WORK REQUEST →
Below are the lines to check; count those holding the string "Welfare" and give only the number.

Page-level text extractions
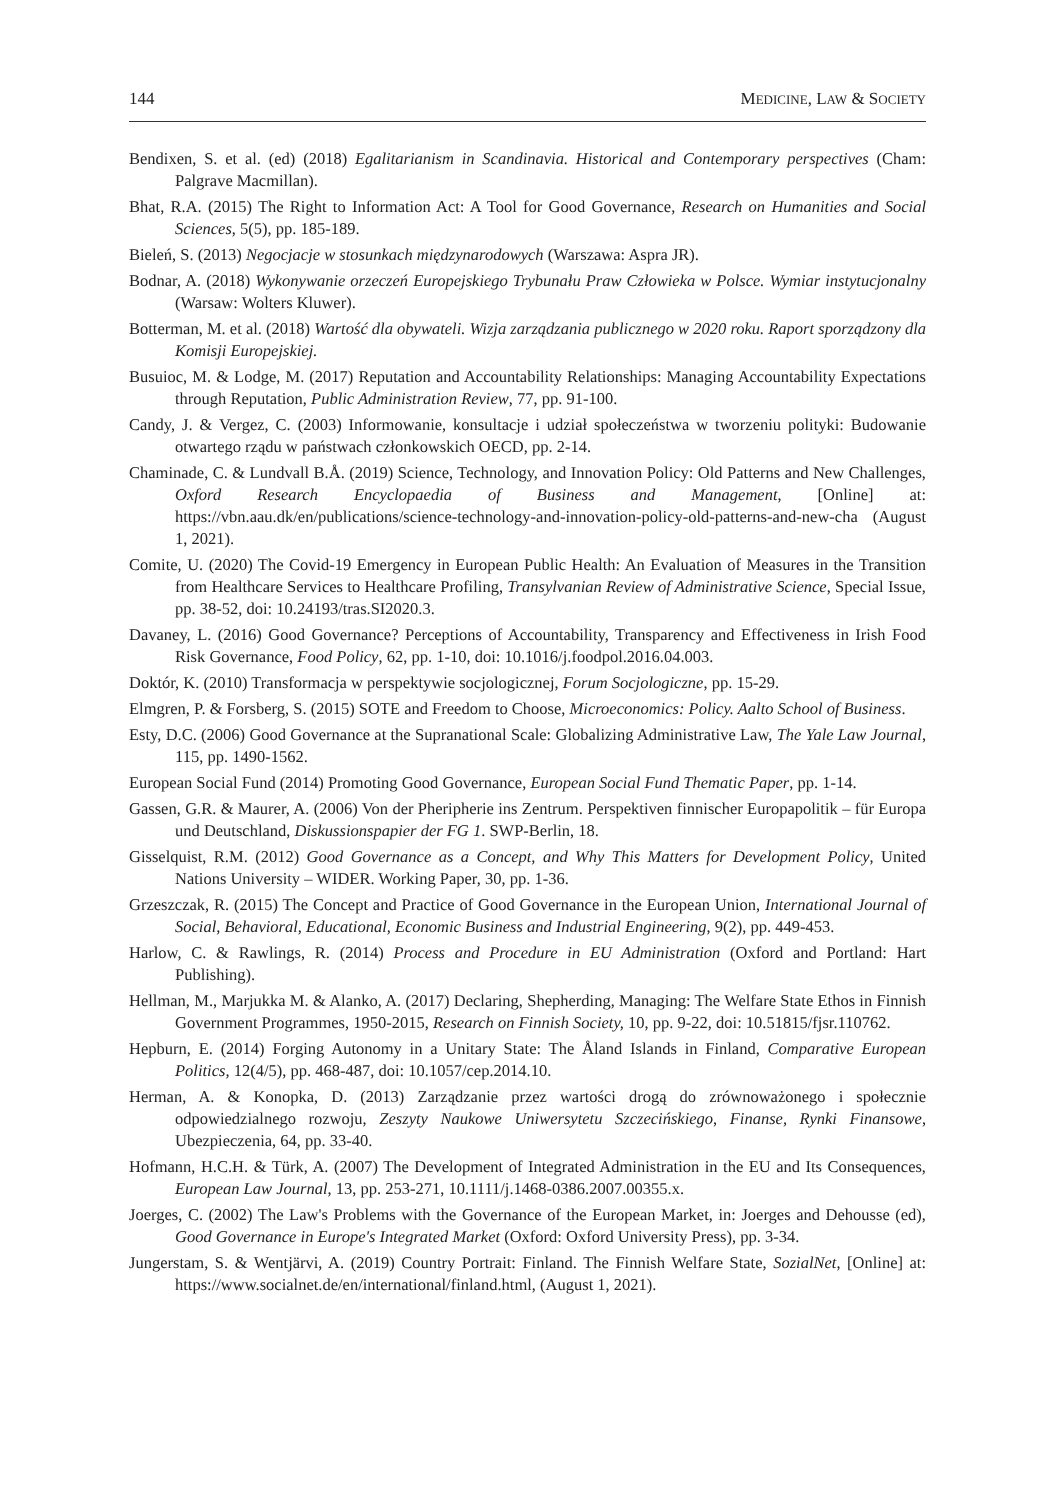144 MEDICINE, LAW & SOCIETY
Bendixen, S. et al. (ed) (2018) Egalitarianism in Scandinavia. Historical and Contemporary perspectives (Cham: Palgrave Macmillan).
Bhat, R.A. (2015) The Right to Information Act: A Tool for Good Governance, Research on Humanities and Social Sciences, 5(5), pp. 185-189.
Bieleń, S. (2013) Negocjacje w stosunkach międzynarodowych (Warszawa: Aspra JR).
Bodnar, A. (2018) Wykonywanie orzeczeń Europejskiego Trybunału Praw Człowieka w Polsce. Wymiar instytucjonalny (Warsaw: Wolters Kluwer).
Botterman, M. et al. (2018) Wartość dla obywateli. Wizja zarządzania publicznego w 2020 roku. Raport sporządzony dla Komisji Europejskiej.
Busuioc, M. & Lodge, M. (2017) Reputation and Accountability Relationships: Managing Accountability Expectations through Reputation, Public Administration Review, 77, pp. 91-100.
Candy, J. & Vergez, C. (2003) Informowanie, konsultacje i udział społeczeństwa w tworzeniu polityki: Budowanie otwartego rządu w państwach członkowskich OECD, pp. 2-14.
Chaminade, C. & Lundvall B.Å. (2019) Science, Technology, and Innovation Policy: Old Patterns and New Challenges, Oxford Research Encyclopaedia of Business and Management, [Online] at: https://vbn.aau.dk/en/publications/science-technology-and-innovation-policy-old-patterns-and-new-cha (August 1, 2021).
Comite, U. (2020) The Covid-19 Emergency in European Public Health: An Evaluation of Measures in the Transition from Healthcare Services to Healthcare Profiling, Transylvanian Review of Administrative Science, Special Issue, pp. 38-52, doi: 10.24193/tras.SI2020.3.
Davaney, L. (2016) Good Governance? Perceptions of Accountability, Transparency and Effectiveness in Irish Food Risk Governance, Food Policy, 62, pp. 1-10, doi: 10.1016/j.foodpol.2016.04.003.
Doktór, K. (2010) Transformacja w perspektywie socjologicznej, Forum Socjologiczne, pp. 15-29.
Elmgren, P. & Forsberg, S. (2015) SOTE and Freedom to Choose, Microeconomics: Policy. Aalto School of Business.
Esty, D.C. (2006) Good Governance at the Supranational Scale: Globalizing Administrative Law, The Yale Law Journal, 115, pp. 1490-1562.
European Social Fund (2014) Promoting Good Governance, European Social Fund Thematic Paper, pp. 1-14.
Gassen, G.R. & Maurer, A. (2006) Von der Pheripherie ins Zentrum. Perspektiven finnischer Europapolitik – für Europa und Deutschland, Diskussionspapier der FG 1. SWP-Berlin, 18.
Gisselquist, R.M. (2012) Good Governance as a Concept, and Why This Matters for Development Policy, United Nations University – WIDER. Working Paper, 30, pp. 1-36.
Grzeszczak, R. (2015) The Concept and Practice of Good Governance in the European Union, International Journal of Social, Behavioral, Educational, Economic Business and Industrial Engineering, 9(2), pp. 449-453.
Harlow, C. & Rawlings, R. (2014) Process and Procedure in EU Administration (Oxford and Portland: Hart Publishing).
Hellman, M., Marjukka M. & Alanko, A. (2017) Declaring, Shepherding, Managing: The Welfare State Ethos in Finnish Government Programmes, 1950-2015, Research on Finnish Society, 10, pp. 9-22, doi: 10.51815/fjsr.110762.
Hepburn, E. (2014) Forging Autonomy in a Unitary State: The Åland Islands in Finland, Comparative European Politics, 12(4/5), pp. 468-487, doi: 10.1057/cep.2014.10.
Herman, A. & Konopka, D. (2013) Zarządzanie przez wartości drogą do zrównoważonego i społecznie odpowiedzialnego rozwoju, Zeszyty Naukowe Uniwersytetu Szczecińskiego, Finanse, Rynki Finansowe, Ubezpieczenia, 64, pp. 33-40.
Hofmann, H.C.H. & Türk, A. (2007) The Development of Integrated Administration in the EU and Its Consequences, European Law Journal, 13, pp. 253-271, 10.1111/j.1468-0386.2007.00355.x.
Joerges, C. (2002) The Law's Problems with the Governance of the European Market, in: Joerges and Dehousse (ed), Good Governance in Europe's Integrated Market (Oxford: Oxford University Press), pp. 3-34.
Jungerstam, S. & Wentjärvi, A. (2019) Country Portrait: Finland. The Finnish Welfare State, SozialNet, [Online] at: https://www.socialnet.de/en/international/finland.html, (August 1, 2021).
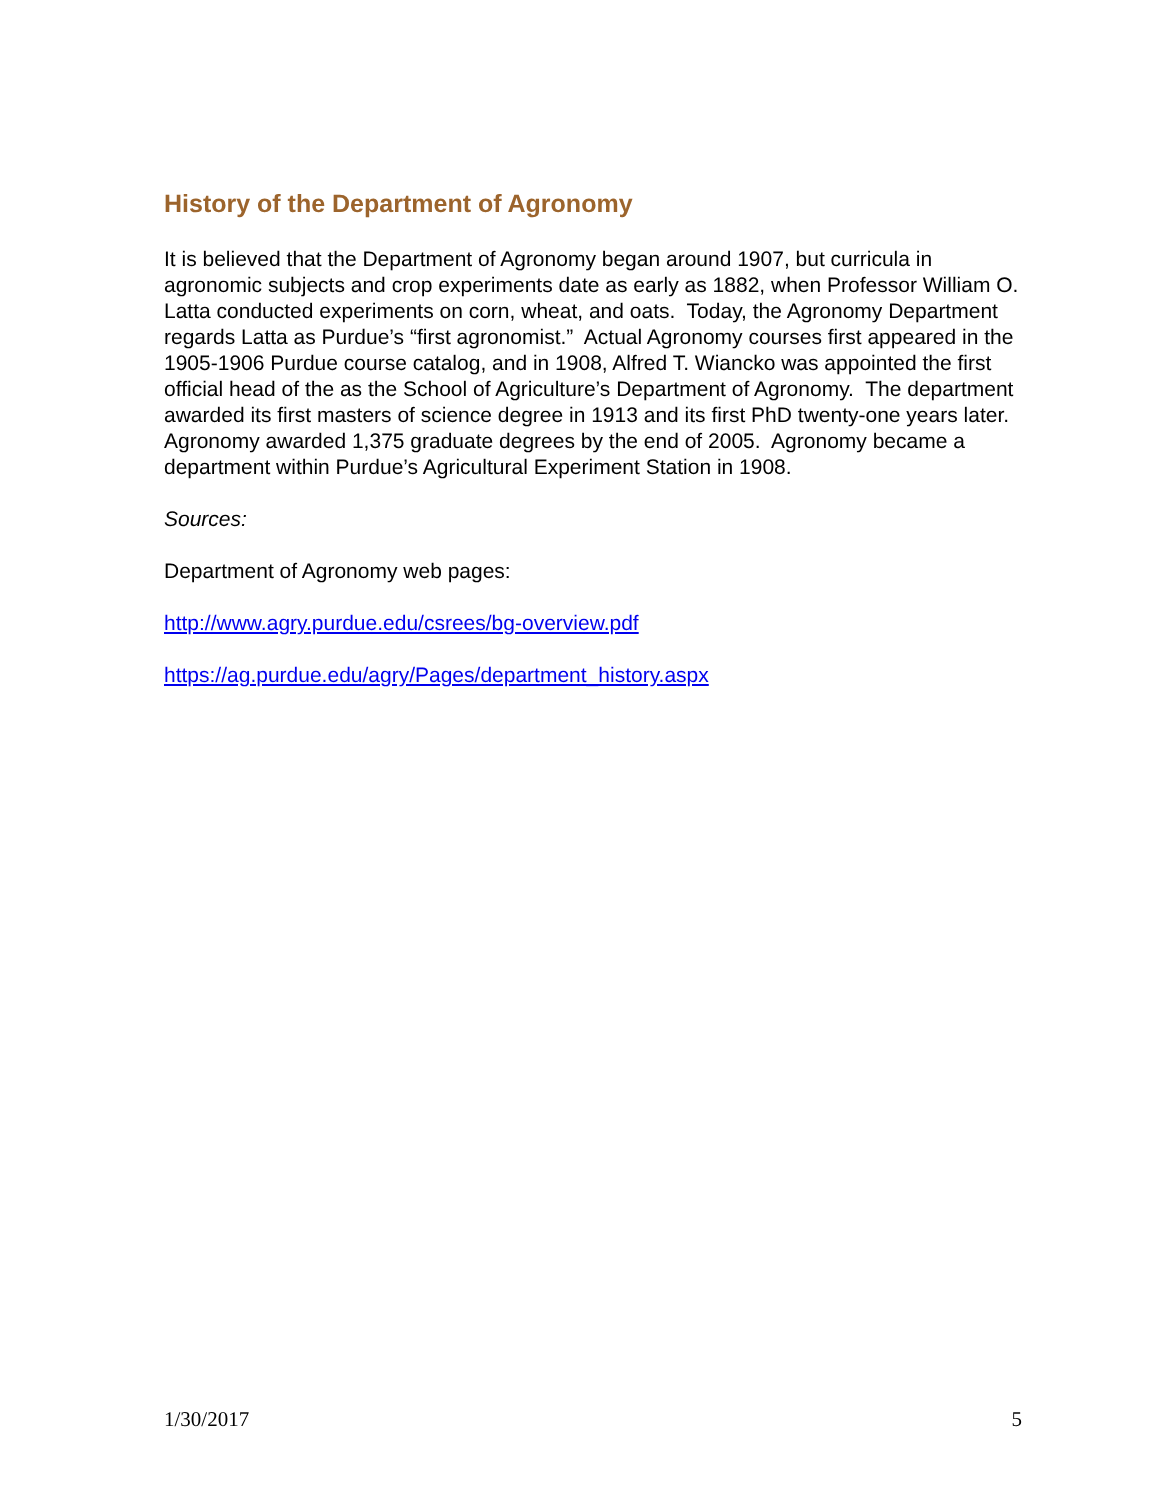History of the Department of Agronomy
It is believed that the Department of Agronomy began around 1907, but curricula in agronomic subjects and crop experiments date as early as 1882, when Professor William O. Latta conducted experiments on corn, wheat, and oats. Today, the Agronomy Department regards Latta as Purdue’s “first agronomist.” Actual Agronomy courses first appeared in the 1905-1906 Purdue course catalog, and in 1908, Alfred T. Wiancko was appointed the first official head of the as the School of Agriculture’s Department of Agronomy. The department awarded its first masters of science degree in 1913 and its first PhD twenty-one years later. Agronomy awarded 1,375 graduate degrees by the end of 2005. Agronomy became a department within Purdue’s Agricultural Experiment Station in 1908.
Sources:
Department of Agronomy web pages:
http://www.agry.purdue.edu/csrees/bg-overview.pdf
https://ag.purdue.edu/agry/Pages/department_history.aspx
1/30/2017 5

ANSWER SECTION →
2